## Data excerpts
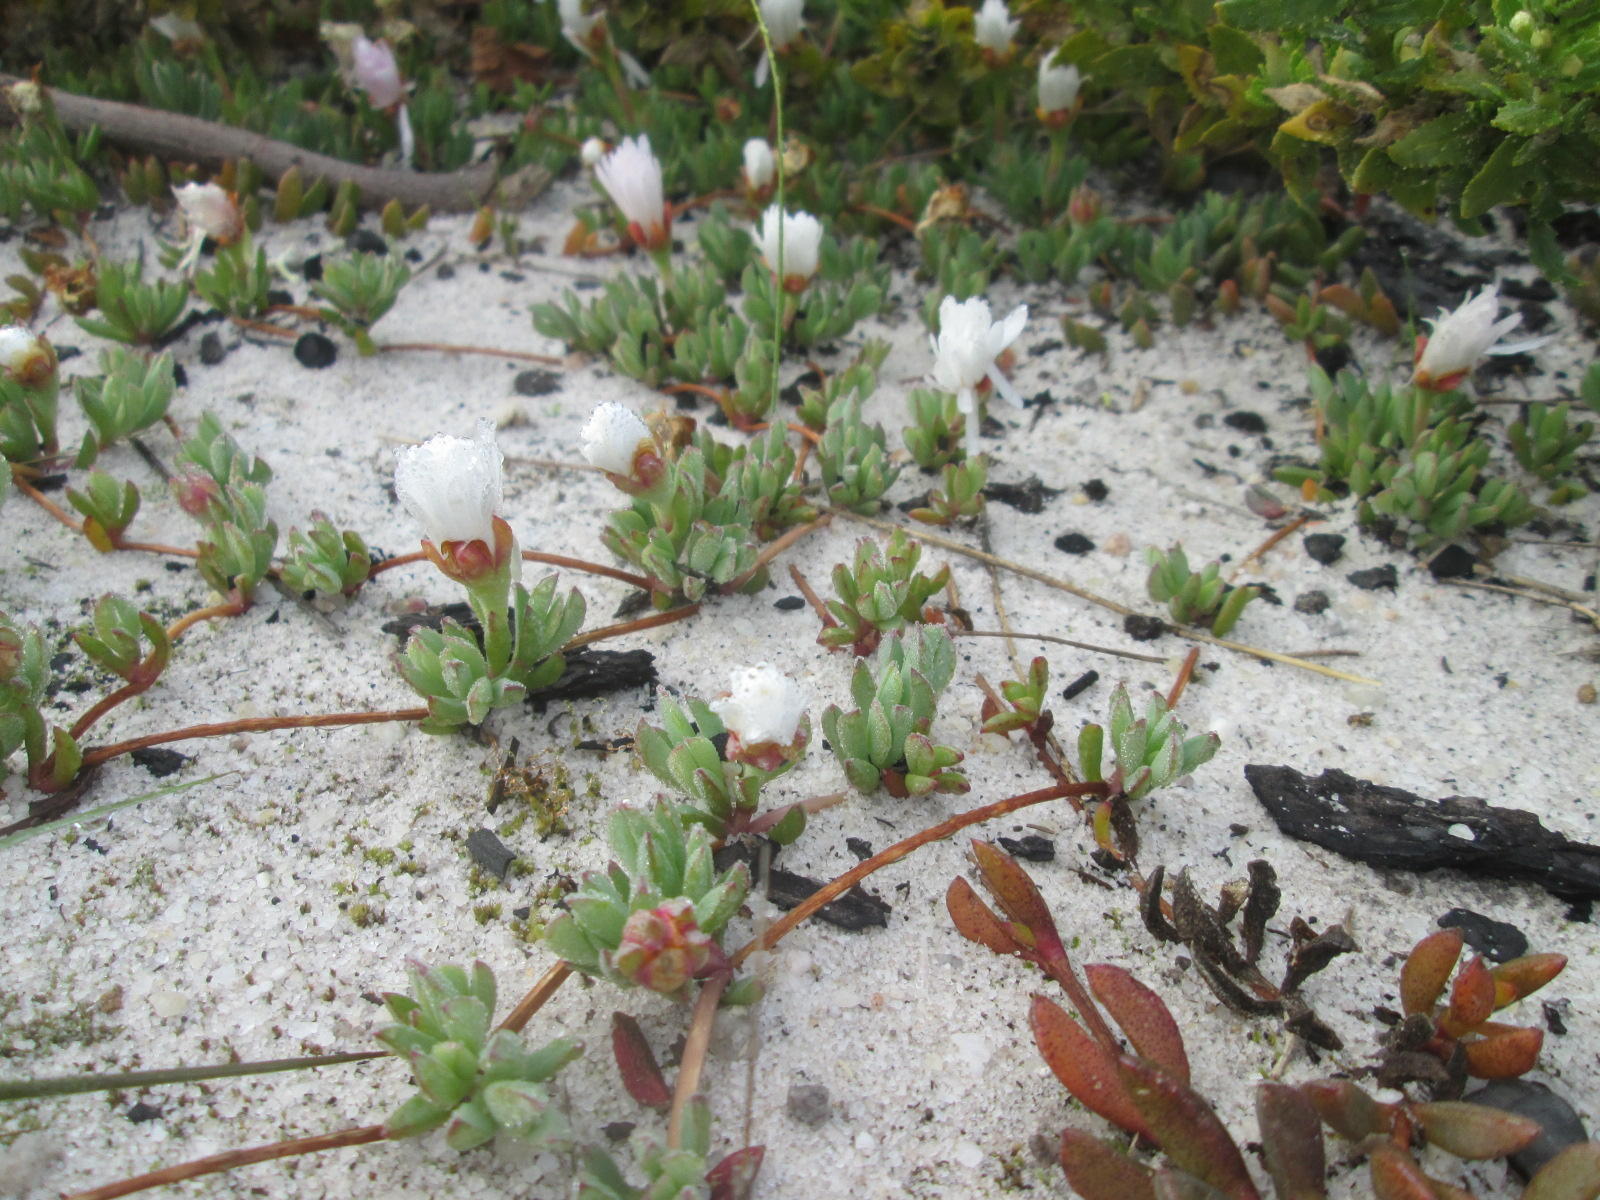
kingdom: Plantae
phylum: Tracheophyta
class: Magnoliopsida
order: Caryophyllales
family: Aizoaceae
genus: Lampranthus
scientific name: Lampranthus reptans
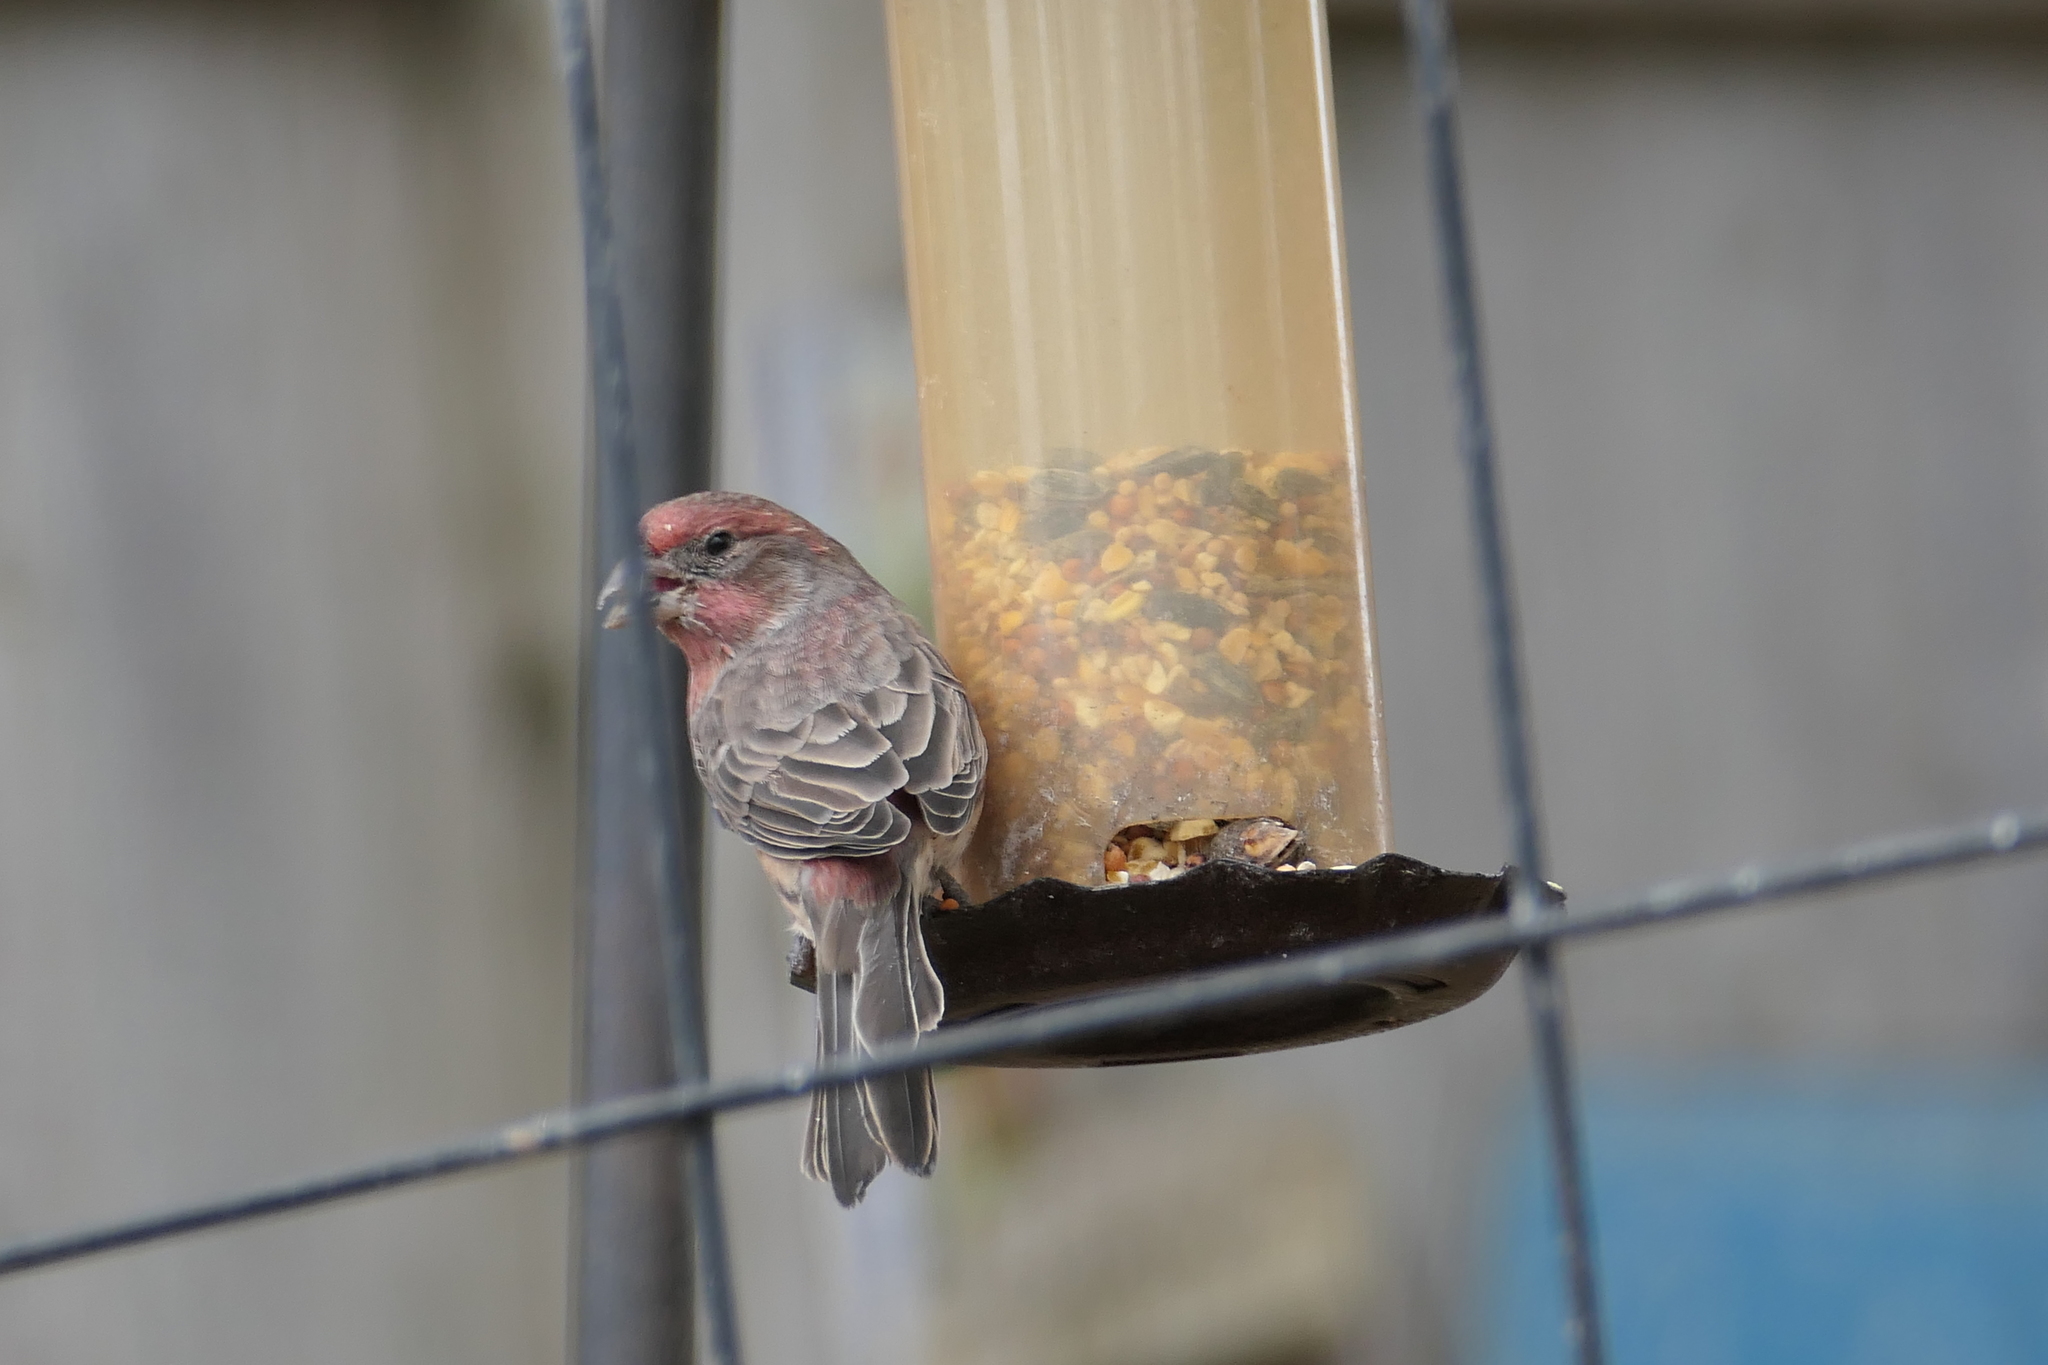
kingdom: Animalia
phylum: Chordata
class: Aves
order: Passeriformes
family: Fringillidae
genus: Haemorhous
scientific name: Haemorhous mexicanus
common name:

## Instructions for the task
Give the lines of the records from the line containing "class: Aves" through the end of the records as a Markdown table with the columns "No." and "Entry", numbering each row and leaving out blank lines.

## Written solution
| No. | Entry |
|---|---|
| 1 | class: Aves |
| 2 | order: Passeriformes |
| 3 | family: Fringillidae |
| 4 | genus: Haemorhous |
| 5 | scientific name: Haemorhous mexicanus |
| 6 | common name: |